In the early days of Health Care Renewal (2005-2006) we posted several times about allegations that Guidant hid information about defects in the implantable cardiac defibrillators (ICDs) the company manufactured.  As we noted in early 2005 here, Guidant executives allegedly knew that ICDs made from 2000-2002 were at risk for short-circuiting and failing, thus making them unable to deliver potentially life saving electrical shocks meant to prevent cardiac arrests, but the company only revealed the problem in 2005.  By failing to notify physicians and the public, Guidant executives let expensive and profitable, but potentially useless devices to continue to be implanted, potentially increasing the risk of sudden death for the patients who received them.  Then here we noted reports that Guidant continued to ship failure-prone devices even after it had designed and started to manufacture new ICDs that were supposed to be less likely to fail.  By June, 2005 we posted that Guidant had recalled thousands of ICDs, including models that were previously not identified as likely to fail.  Later that year, the case rated an article by Robert Steinbrook in the New England Journal of Medicine.  Towards the end of 2005, we noted that Eliot Spitzer had sued Guidant for fraud.  At the end of the year, more information appeared, suggesting that Guidant knew the ICDs were flawed, but continued to sell them.  Still more appeared early in 2006.  Then the business media became interested in the bidding war between Johnson and Johnson and Boston Scientific for Guidant, provoking a bit more interest in the tale of the suppression of data about the flawed ICDs.

And then there was silence.  The story of the suppressed information about the defective defibrillators became old news, as did the story of the merger between Boston Scientific and Guidant.  The story vanished, nothing more happened, until last week

A lone echo from this story from what now seems long ago was heard, as reported by Bloomberg,
Boston Scientific Corp. agreed to pay $296 million to settle a U.S. Justice Department investigation into its Guidant unit’s handling of heart devices and restated third-quarter results to show a loss.

Guidant will plead to two criminal misdemeanors for failing to properly alert the U.S. Food and Drug Administration about problems with some of its implantable defibrillators, Boston Scientific said today in a statement.

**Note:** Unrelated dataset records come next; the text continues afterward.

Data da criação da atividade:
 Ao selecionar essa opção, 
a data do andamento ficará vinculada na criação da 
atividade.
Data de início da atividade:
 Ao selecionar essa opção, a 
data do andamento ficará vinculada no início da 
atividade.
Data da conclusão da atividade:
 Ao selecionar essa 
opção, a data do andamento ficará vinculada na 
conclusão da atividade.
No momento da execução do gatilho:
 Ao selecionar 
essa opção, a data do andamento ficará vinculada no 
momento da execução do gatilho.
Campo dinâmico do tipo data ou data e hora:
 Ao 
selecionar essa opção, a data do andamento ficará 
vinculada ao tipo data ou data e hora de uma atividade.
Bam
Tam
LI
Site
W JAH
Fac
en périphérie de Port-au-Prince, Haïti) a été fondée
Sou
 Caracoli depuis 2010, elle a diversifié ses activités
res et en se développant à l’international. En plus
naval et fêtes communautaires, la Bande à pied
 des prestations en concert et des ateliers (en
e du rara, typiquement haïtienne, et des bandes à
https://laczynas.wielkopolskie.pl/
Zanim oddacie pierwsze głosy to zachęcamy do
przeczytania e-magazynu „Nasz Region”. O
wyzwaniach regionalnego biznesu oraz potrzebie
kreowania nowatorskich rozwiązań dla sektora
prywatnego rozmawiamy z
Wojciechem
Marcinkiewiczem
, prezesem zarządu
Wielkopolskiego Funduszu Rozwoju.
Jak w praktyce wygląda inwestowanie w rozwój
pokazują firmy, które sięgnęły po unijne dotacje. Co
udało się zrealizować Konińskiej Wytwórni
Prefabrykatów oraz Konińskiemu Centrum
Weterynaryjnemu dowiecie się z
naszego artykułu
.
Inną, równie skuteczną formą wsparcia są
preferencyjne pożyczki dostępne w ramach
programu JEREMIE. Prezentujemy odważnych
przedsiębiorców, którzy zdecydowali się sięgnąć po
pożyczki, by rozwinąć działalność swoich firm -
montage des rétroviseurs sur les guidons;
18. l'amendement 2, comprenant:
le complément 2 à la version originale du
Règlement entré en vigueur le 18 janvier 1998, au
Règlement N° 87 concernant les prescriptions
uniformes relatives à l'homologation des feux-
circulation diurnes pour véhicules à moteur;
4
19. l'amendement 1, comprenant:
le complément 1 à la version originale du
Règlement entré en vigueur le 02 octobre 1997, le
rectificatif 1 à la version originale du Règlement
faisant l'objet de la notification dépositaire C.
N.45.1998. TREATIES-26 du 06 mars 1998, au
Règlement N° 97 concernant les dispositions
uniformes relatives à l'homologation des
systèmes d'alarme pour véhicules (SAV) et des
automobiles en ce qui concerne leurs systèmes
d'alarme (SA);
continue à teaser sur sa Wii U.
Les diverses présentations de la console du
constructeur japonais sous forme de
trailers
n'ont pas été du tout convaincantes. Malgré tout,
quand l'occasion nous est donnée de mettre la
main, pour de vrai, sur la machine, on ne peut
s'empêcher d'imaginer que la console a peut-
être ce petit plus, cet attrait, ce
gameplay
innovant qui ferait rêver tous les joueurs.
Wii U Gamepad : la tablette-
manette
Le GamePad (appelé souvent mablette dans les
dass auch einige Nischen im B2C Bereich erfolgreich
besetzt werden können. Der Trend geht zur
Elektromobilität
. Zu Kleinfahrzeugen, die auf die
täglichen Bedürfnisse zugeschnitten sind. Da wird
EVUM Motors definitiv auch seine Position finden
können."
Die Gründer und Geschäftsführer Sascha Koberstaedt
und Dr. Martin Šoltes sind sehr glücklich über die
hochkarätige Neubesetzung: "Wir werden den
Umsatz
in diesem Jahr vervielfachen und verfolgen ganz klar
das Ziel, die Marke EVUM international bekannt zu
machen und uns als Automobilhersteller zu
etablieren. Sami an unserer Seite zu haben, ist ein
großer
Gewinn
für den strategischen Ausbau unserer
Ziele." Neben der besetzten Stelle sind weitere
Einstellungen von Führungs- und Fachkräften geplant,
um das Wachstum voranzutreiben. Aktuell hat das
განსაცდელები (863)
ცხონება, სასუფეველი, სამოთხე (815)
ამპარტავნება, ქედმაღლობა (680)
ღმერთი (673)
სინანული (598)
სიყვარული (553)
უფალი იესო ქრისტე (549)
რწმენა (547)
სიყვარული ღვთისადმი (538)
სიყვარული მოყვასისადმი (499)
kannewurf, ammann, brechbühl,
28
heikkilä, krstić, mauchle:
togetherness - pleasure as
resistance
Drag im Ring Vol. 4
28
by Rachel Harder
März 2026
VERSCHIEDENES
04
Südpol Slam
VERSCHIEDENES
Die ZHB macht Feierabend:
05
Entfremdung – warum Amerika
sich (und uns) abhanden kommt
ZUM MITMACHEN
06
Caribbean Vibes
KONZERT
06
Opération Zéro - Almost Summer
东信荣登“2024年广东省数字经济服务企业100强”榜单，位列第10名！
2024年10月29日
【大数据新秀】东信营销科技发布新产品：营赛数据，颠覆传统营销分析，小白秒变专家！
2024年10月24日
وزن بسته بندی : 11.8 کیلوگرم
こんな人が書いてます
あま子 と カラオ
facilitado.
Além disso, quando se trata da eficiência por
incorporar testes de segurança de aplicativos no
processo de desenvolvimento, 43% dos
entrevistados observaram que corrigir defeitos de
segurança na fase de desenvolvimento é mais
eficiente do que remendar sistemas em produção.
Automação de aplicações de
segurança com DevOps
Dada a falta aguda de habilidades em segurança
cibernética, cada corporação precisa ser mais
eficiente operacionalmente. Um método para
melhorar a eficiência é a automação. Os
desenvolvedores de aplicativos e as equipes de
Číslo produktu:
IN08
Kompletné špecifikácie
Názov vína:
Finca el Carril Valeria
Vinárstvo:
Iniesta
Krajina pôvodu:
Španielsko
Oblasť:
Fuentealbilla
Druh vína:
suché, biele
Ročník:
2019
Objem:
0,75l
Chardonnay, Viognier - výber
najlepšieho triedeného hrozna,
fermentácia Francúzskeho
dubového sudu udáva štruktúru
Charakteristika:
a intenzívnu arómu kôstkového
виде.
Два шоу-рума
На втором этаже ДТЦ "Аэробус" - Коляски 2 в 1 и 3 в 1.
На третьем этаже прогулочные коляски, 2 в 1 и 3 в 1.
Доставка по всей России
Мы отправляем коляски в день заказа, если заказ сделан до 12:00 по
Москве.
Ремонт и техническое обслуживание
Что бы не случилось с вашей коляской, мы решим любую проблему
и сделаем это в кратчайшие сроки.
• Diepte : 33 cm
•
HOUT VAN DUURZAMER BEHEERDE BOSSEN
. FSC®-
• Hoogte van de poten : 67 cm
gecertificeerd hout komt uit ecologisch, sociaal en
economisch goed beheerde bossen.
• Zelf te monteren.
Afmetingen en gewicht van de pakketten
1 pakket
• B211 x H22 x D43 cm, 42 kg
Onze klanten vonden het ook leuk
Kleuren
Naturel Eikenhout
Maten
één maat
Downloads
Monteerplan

The probe concerned product advisories sent by Guidant before its acquisition by Boston Scientific in April 2006, the parent company said.

So even though Boston Scientific's now subsidiary Guidant will plead guilty to a crime involving suppression of information about the flaws in its defibrillators, the current CEO of Boston Scientific denied anyone did anything wrong:
'Guidant and its employees acted in good faith and believed they complied with applicable laws and regulations,' Boston Scientific Chief Executive Officer Ray Elliott said in the company’s statement. 'We elected to resolve this matter so we could put it behind us and devote our full energies and resources to developing our innovative technologies.'

I guess it's not hard to put a little matter of criminal conduct behind a big health care corporation and its leaders when the only downside of pleading guilty is a fine paid seven years after the criminal conduct occurred.  Moreover, that fine that will come out of the company treasury, and its impact will thus be spread among stock-holders, employees, and customers, not targeted at those who performed, directed or approved the acts that lead to the guilty plea.

Although the Bloomberg report was more detailed than others I found, none mentioned that the information that was concealed back in the day was about the failure of an expensive device that was supposed to be life-saving, and whose failure might doom some of its recipients to an early death.  Anyone reading these late 2009 articles would get a sense that Guidant personnel were guilty of some technical reporting violations, not of withholding information that supposed life-saving treatments might be useless.

As in the case of many other cases that resulted in legal settlements or guilty pleas, the company involved only needs to pay a fine, and no individual who performed, directed or approved unethical or illegal acts will suffer any negative consequences.  I submit once again that such fines are viewed merely as costs of doing business by the affected companies, and do not deter future bad behavior.

In this vein, note that in 2005, Boston Scientific agreed to a $74 million settlement of charges that it knowingly sold a defective coronary artery stent system (see post here), which did not deter the company from merging with Guidant. 

This case also demonstrates how the anechoic effect continues.  Bad behavior by large health care organizations still gets little notice, and when it is noticed, its real clinical and human effects are discounted. 

Real health care reform would address how leaders of health care organizations can continue to act with impunity even when their actions can lead to sickness, disability, and death.